Friday, 31 August 1990 Washington, DC
1. FRED BERNTHAL BECOMES ACTING DIRECTOR OF NSF.
An unrepentant
Erich Bloch spent his last day as Director of NSF on Wednesday.
Bernthal, who was named Deputy Director in January, will replace
him until a new Director can be confirmed. Even if a permanent
Director is nominated today, as rumored
(WN 17 Aug 90), it could
be weeks before the confirmation process is completed. Congress
will have its hands full when it comes back, dealing with the
Mid-East crisis and trying to decide what ruse it will use to
duck Gramm-Rudman. If Congress fails to duck by 1 Oct, Bernthal
may be taking an unplanned furlough in FY 91, along with other
government employees. Bernthal is a physical chemist with a PhD
from Berkeley, who taught chemistry and physics at Michigan State
before coming to Washington in 1975 as a Congressional Fellow for
the American Physical Society. He rose to chief legislative aide
to Sen. Howard Baker (R-TN). In 1983 President Reagan named him
to the Nuclear Regulatory Commission and to Assistant Secretary
of State for Environmental and Scientific Affairs in 1988.

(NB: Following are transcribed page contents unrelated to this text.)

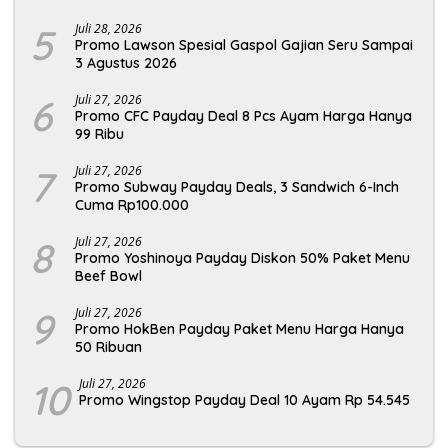
5
Juli 28, 2026
Promo Lawson Spesial Gaspol Gajian Seru Sampai
3 Agustus 2026
6
Juli 27, 2026
Promo CFC Payday Deal 8 Pcs Ayam Harga Hanya
99 Ribu
7
Juli 27, 2026
Promo Subway Payday Deals, 3 Sandwich 6-Inch
Cuma Rp100.000
8
Juli 27, 2026
Promo Yoshinoya Payday Diskon 50% Paket Menu
Beef Bowl
9
Juli 27, 2026
Promo HokBen Payday Paket Menu Harga Hanya
50 Ribuan
10
Juli 27, 2026
Promo Wingstop Payday Deal 10 Ayam Rp 54.545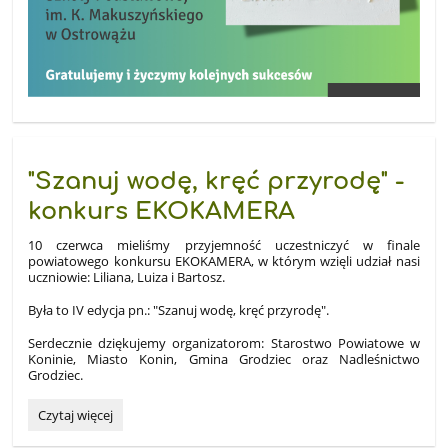
"Szanuj wodę, kręć przyrodę" -
konkurs EKOKAMERA
10 czerwca mieliśmy przyjemność uczestniczyć w finale
powiatowego konkursu EKOKAMERA, w którym wzięli udział nasi
uczniowie: Liliana, Luiza i Bartosz.
Była to IV edycja pn.: "Szanuj wodę, kręć przyrodę".
Serdecznie dziękujemy organizatorom: Starostwo Powiatowe w
Koninie, Miasto Konin, Gmina Grodziec oraz Nadleśnictwo
Grodziec.
"Szanuj
Czytaj więcej
wodę,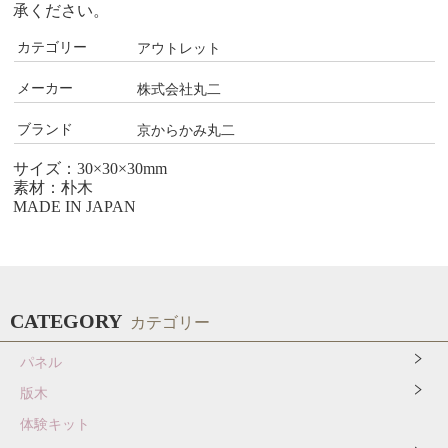
承ください。
カテゴリー
アウトレット
メーカー
株式会社丸二
ブランド
京からかみ丸二
サイズ：30×30×30mm
素材：朴木
MADE IN JAPAN
CATEGORY
カテゴリー
パネル
版木
体験キット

2. BETWEEN OIL GLUTS WE START THINKING ABOUT FUSION AGAIN. The
Fusion Policy Advisory Committee, headed by the Nation's all-
purpose advisory committee chairman, Guy Stever, met this week to
put together a plan for fusion research. If Secretary of Energy
Watkins was hoping the panel would choose between approaches, he
will be disappointed--they call for everything. The report will
recommend a stronger US effort in both magnetic and inertial
confinement, with increased international collaboration. In
magnetic fusion, that means both the International Experimental
Thermonuclear Reactor (ITER) and the Compact Ignition Tokamak
(CIT). The goal is a commercial fusion power plant by 2040.

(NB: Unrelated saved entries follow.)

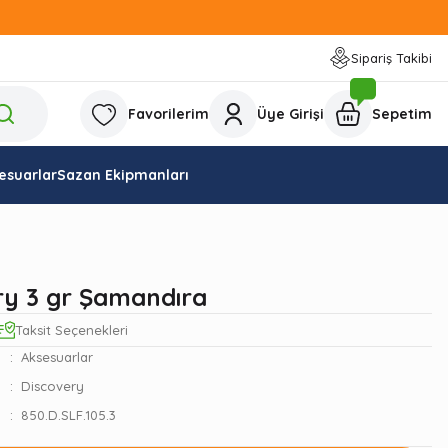
Sipariş Takibi
Favorilerim
Üye Girişi
Sepetim
esuarlar
Sazan Ekipmanları
ry 3 gr Şamandıra
Taksit Seçenekleri
Aksesuarlar
Discovery
850.D.SLF.105.3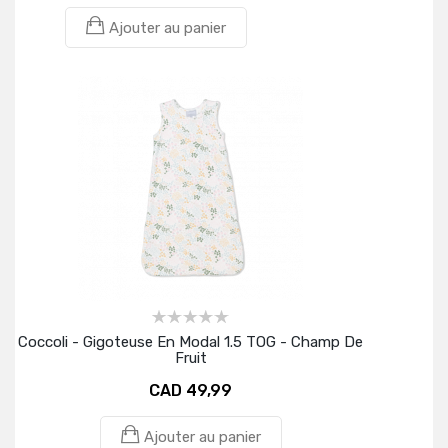
Ajouter au panier
Coccoli - Gigoteuse En Modal 1.5 TOG - Champ De
Fruit
CAD 49,99
Ajouter au panier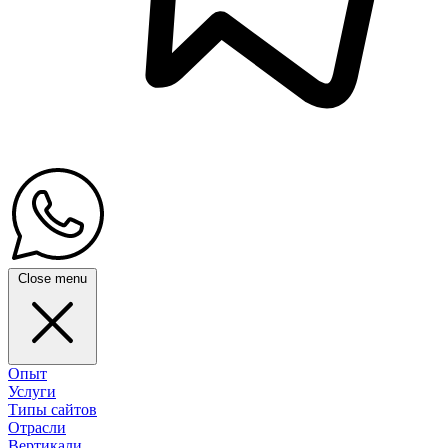
Close menu
Опыт
Услуги
Типы сайтов
Отрасли
Вертикали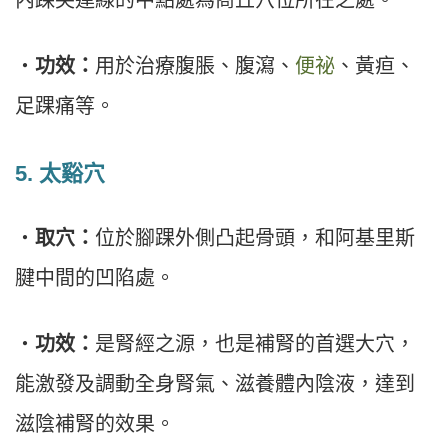
・
功效：
用於治療腹脹、腹瀉、
便祕
、黃疸、
足踝痛等。
5.
太谿穴
・
取穴：
位於腳踝外側凸起骨頭，和阿基里斯
腱中間的凹陷處。
・
功效：
是腎經之源，也是補腎的首選大穴，
能激發及調動全身腎氣、滋養體內陰液，達到
滋陰補腎的效果。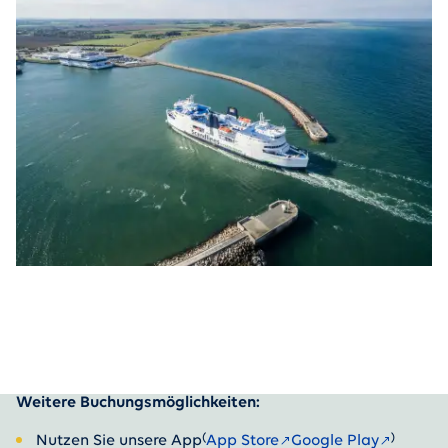
Weitere Buchungsmöglichkeiten:
(
)
Nutzen Sie unsere App
App Store
Google Play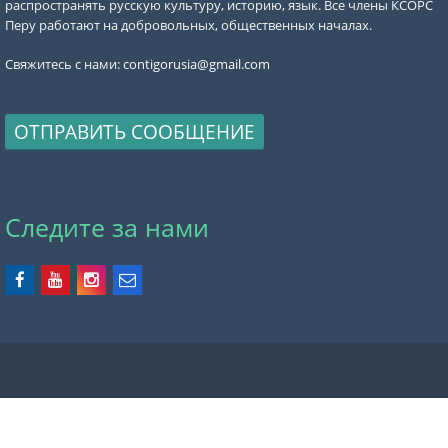
распространять русскую культуру, историю, язык. Все члены КСОРС
Перу работают на добровольных, общественных началах.
Свяжитесь с нами:
contigorusia@gmail.com
ОТПРАВИТЬ СООБЩЕНИЕ
Следите за нами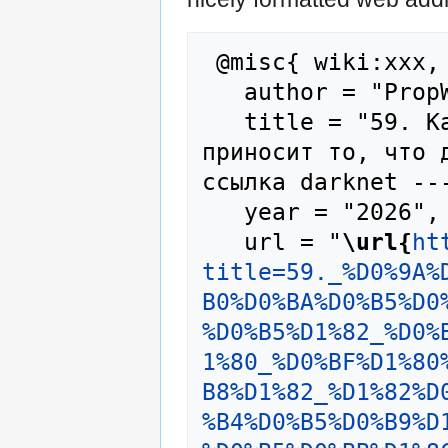
 @misc{ wiki:xxx,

3. IS MAGNETIC FUSION ON THE THRESHOLD OF BREAK-EVEN? The Wall
Street Journal, which seems to have trouble with fusion, hot or
cold, says "break even" may be announced before the international
fusion conference in Washington in late October. In fact, TFTR
(the Tokamak Fusion Test Reactor at Princeton) is approaching
"equivalent" break even, which means reaching conditions in a
deuterium plasma that would be expected to give break-even in a
deuterium-tritium mixture--if their extrapolation is correct. The
energy difference is about 300, which is a lot of extrapolation.
The recently-passed Senate Energy Appropriations Bill ordered the
Princeton Plasma Physics Laboratory to conduct the D-T experiment
at once, but the lab says they won't be ready before July 1993.
Besides, once they do it, TFTR is finished. In any case, break-
even is a long way from ignition; for that they need the CIT.
4. MEANWHILE A NEW NRC REPORT CALLS FOR CUTS IN MAGNETIC FUSION!
Confused? So too is the National Research Council, which only a
year ago was calling for a whopping increase in magnetic fusion
research. But the title of this study is "Confronting Climate
Change" and, as always, the money has to come from somewhere.